All our reason and experience tells us that we have never observed matter or energy beginning, only transforming. I'm sure there's an explanation for it, less sure that we'll never know. I do know that you claim to know but I think you're simply mistaken.
SteveII Wrote:God, by necessity (in the sense if God exists it could not be any other way) did not have a beginning. There is nothing necessary about anything physical--it is all contingent.
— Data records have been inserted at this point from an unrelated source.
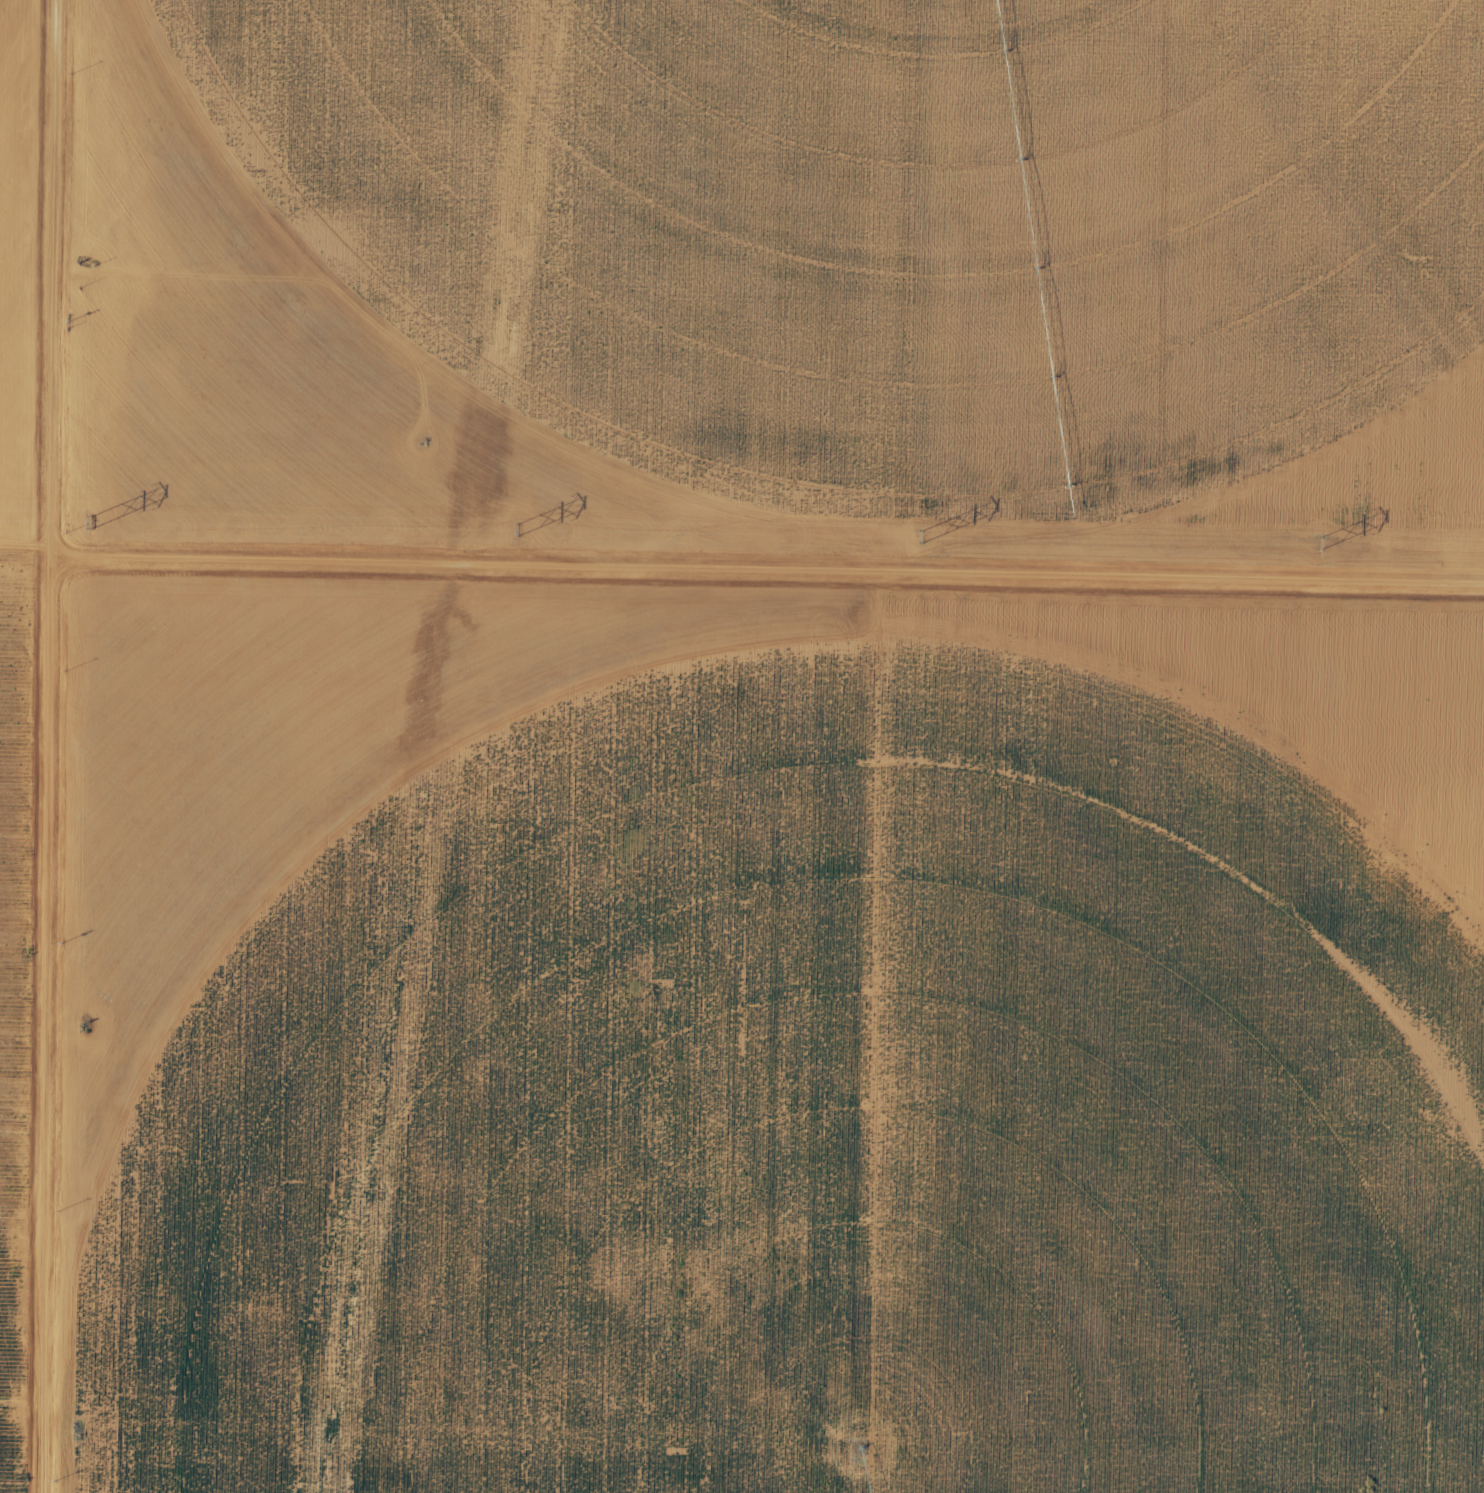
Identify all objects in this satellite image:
road: (1003, 291)
power tower: (93, 517)
power tower: (518, 529)
power tower: (920, 534)
power tower: (1316, 542)
road: (769, 576)
road: (52, 746)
We don't know if the universe in the larger sense of everything that exists began to exist. There's no evidence that our cosmos hasn't been cycling forever and no objection to that being the case that doesn't also apply to God. Past infinite sucks as a proposition and maybe you should talk to Neo about figuring out a way to have your cake and eat it to. I'm pretty sure he doesn't go with a past-infinite God but a timeless God. Timeless, but able to generate time, like Quantum Foam.
SteveII Wrote:1b. Science cannot help us with anything before space-time. If a theoretical physicist hypothesizes what may have been, it is metaphysics. This is just mater of definitions.
You're missing the Golden Age of Cosmology.
SteveII Wrote:3. I don't think that is true. The Anthropic Principle is just the conclusion that observations of the universe must be compatible with the observer observing it. It does not follow that the existence of the observer is unremarkable.
You can remark on anything you want, but the anthropic principle states that we should
expect to find conditions that permit our existence. If you choose to be astounded by finding exactly what must be the case if our existence is natural, have at.
SteveII Wrote:Say you have been sentenced to be shot for treason. There are 100 marksmen with loaded guns aimed at your heart. The signal is given and they all fire. Now while it is true that the you should not be surprised that you do not observe you are dead, it is equally true that you should be surprised that you do observe you are alive.
That was not a bad analogy. And it's okay to marvel at the universe. But I would be way more surprised to find myself shot through the heart and alive, and if you had asked me in advance in what way could I still be alive after the order to fire was given I could have told you: everyone missed (perhaps deliberately), or some other eventuality in which me being alive doesn't involve multiple bullets in my heart.
SteveII Wrote:4. The fact is that most cosmologists (Christian or not) think the universe shows remarkable fine-tuning.
So if the consensus you perceive changes, you will go along with the majority of cosmologists?
SteveII Wrote:5. That's simply not true.
So a cumulative case, after it being shown that one of the elements it rests on is problematic, is as strong as a case with an otherwise equal amount of support in which none of the elements it rests on is problematic?
I'm not anti-Christian. I'm anti-stupid.